Отрывок:
----

Мне дали наставника, который обучал меня Закону Божию, истории и географии; французский и немецкий языки я усвоила по навыку. Я спросила однажды у этого священника, ибо им-то и был мой наставник: какая из христианских церквей древнейшая? Он мне сказал, что греческая и что она также больше всех приближалась к вере апостолов, он был в этом убежден. С этой минуты я возымела большое уважение к православной церкви и всегда очень интересовалась ее учением и обрядами; ныне я глава этой церкви.
Помню, у меня было несколько споров с моим наставником; из-за них я чуть не попробовала плети. Первый спор возник оттого, что я находила несправедливым, что Тит, Марк Аврелий и все великие мужи древности, притом столь добродетельные, были осуждены на вечную муку, так как не знали Откровения. Я спорила жарко и настойчиво и поддерживала свое мнение против священника — он обосновывал свое мнение на текстах Писания, а я ссылалась только на справедливость. Священник прибег к способу убеждения, которого придерживался святитель Николай: пожаловался Бабет Кардель и хотел, чтобы меня убедила розга. Бабет Кардель не имела разрешения на такие доводы; она лишь сказала мне кротко, что неприлично ребенку упорствовать перед почтенным пастором и что мне следовало подчиниться его мнению. Бабет Кардель была реформатка, а пастор — очень убежденный лютеранин.

----

Исходные данные:
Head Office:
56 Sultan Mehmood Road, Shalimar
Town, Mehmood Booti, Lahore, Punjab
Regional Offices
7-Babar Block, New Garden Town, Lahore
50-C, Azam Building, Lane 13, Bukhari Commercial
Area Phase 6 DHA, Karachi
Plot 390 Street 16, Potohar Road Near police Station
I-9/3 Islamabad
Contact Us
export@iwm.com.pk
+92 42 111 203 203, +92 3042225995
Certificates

----

Задание 1: Верните из отрывка о наставнике всё, что идёт от слов «Помню, у меня» вниз до слов «очень убежденный лютеранин.» включительно.
Задание 2: Продолжите отрывок о наставнике и спорах с ним, начав сразу после последнего приведённого предложения.

Поле ответа 1:
Помню, у меня было несколько споров с моим наставником; из-за них я чуть не попробовала плети. Первый спор возник оттого, что я находила несправедливым, что Тит, Марк Аврелий и все великие мужи древности, притом столь добродетельные, были осуждены на вечную муку, так как не знали Откровения. Я спорила жарко и настойчиво и поддерживала свое мнение против священника — он обосновывал свое мнение на текстах Писания, а я ссылалась только на справедливость. Священник прибег к способу убеждения, которого придерживался святитель Николай: пожаловался Бабет Кардель и хотел, чтобы меня убедила розга. Бабет Кардель не имела разрешения на такие доводы; она лишь сказала мне кротко, что неприлично ребенку упорствовать перед почтенным пастором и что мне следовало подчиниться его мнению. Бабет Кардель была реформатка, а пастор — очень убежденный лютеранин.

Поле ответа 2:
Второй спор вращался около вопроса о том, что предшествовало мирозданию. Он мне говорил — хаос, а я хотела знать, что такое хаос. Никогда я не была довольна тем, что он мне говорил. Мы поссорились, и Бабет Кардель была снова призвана на помощь.
Третья схватка, которую мы имели с пастором, была относительно обрезания: я хотела знать точно, что это такое, а он не хотел объяснять; Бабет на этот раз заставила меня замолчать. Я уступала только ей: она смеялась исподтишка и уговаривала меня с величайшей кротостью, которой я не могла сопротивляться. Признаюсь, я сохранила на всю жизнь обыкновение уступать только разуму и кротости; на всякий отпор я отвечала отпором.
Сей духовный отец чуть не поверг меня в меланхолию: столько наговорил он мне о Страшном суде и о том, как трудно спастись. Целую осень каждый вечер, на закате дня, ходила я плакать к окошку. В первые дни никто не заметил моих слез; наконец Бабет Кардель их заметила и захотела узнать причину. Мне было трудно ей в этом признаться, но я ей открылась, и у нее хватило здравого смысла, чтобы запретить священнику стращать меня впредь такими ужасами.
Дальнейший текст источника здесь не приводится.